KBRA Affirms Ratings for Southern First Bancshares, Inc.
6 Sep 2024 | New York
KBRA affirms the senior unsecured debt rating of BBB, the subordinated debt rating of BBB-, and the short-term debt rating of K3 for Greenville, South Carolina-based Southern First Bancshares, Inc. (NASDAQ: SFST)("the company"). KBRA also affirms the deposit and senior unsecured debt ratings of BBB+, the subordinated debt rating of BBB, and the short-term deposit and debt ratings of K2 for the subsidiary, Southern First Bank ("the bank"). The Outlook for all long-term ratings is revised to Stable from Negative.
The ratings are supported by management’s deep-rooted knowledge of its footprint, an operating strategy centered on organic growth, a relatively balanced loan portfolio (in terms of mix) that appears to be underwritten conservatively and supported by collateral; the bank generally targets commercial clients.
The Outlook revision to Stable is based on management’s commitment to increase regulatory capital ratios (driven by earnings retention and de minimis RWA growth) to a level more commensurate with peers. KBRA notes that the company’s practice excludes common share dividends and share repurchases in recent years.
Starting in 2H22, in conjunction with higher short-term interest rates, the bank’s declining trend in profitability underperformed rated peers, partly because of the liability sensitive balance sheet, which was the result of a combination of the bank's comparably weaker funding base (a greater reliance on maturity deposits and more expensive wholesale funding sources - brokered deposits and FHLB borrowings comprising around 19% of total liability) and certain fixed-rate nature of the loan portfolio. Further compounding earnings pressure is the mortgage gain-on-sale income that was largely muted since the FRB’s ZIRP policy was reversed.
Total on-balance sheet liquidity amounted to around 8% of total assets, which consists of total investment securities (3.4%) and ST investments (4.7%) and is considered low, mostly due to the elevated loan-to-deposit ratio of 105%. Total uninsured deposits amounted to around 38% of total deposits – a portion of which are public funds collateralized by FHLB letter of credit ($380 million).

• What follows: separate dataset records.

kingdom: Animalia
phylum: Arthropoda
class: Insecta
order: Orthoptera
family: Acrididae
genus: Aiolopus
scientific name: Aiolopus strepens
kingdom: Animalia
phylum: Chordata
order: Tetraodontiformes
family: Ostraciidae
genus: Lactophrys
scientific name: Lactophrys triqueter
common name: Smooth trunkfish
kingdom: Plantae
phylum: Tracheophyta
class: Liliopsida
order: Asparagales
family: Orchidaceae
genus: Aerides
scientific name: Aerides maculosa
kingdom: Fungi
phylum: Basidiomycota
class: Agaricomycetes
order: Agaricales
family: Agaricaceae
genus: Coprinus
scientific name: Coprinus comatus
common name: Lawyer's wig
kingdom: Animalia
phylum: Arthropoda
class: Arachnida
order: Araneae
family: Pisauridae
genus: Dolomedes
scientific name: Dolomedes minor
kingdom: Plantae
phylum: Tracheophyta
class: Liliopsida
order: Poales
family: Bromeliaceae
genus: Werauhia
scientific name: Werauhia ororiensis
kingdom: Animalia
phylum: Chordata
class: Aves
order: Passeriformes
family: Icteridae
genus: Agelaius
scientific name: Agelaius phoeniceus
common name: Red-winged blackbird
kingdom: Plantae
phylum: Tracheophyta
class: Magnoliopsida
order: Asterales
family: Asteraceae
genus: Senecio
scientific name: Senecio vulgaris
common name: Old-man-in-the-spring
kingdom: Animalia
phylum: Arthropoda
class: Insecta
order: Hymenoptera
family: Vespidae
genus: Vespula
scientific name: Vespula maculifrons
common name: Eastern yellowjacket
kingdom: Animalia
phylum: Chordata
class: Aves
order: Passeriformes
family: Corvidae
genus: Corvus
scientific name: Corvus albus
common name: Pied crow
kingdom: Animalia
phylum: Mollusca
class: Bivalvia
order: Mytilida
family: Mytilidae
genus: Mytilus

The coverage of uninsured deposits from total on-balance sheet liquidity, combined with available borrowing capacity from wholesale sources is adequate, although KBRA notes that these contingent sources might not always be available.
Credit costs have been well managed on a historical basis, supported by the company’s disciplined credit culture, in addition to its economically robust operating markets, generally.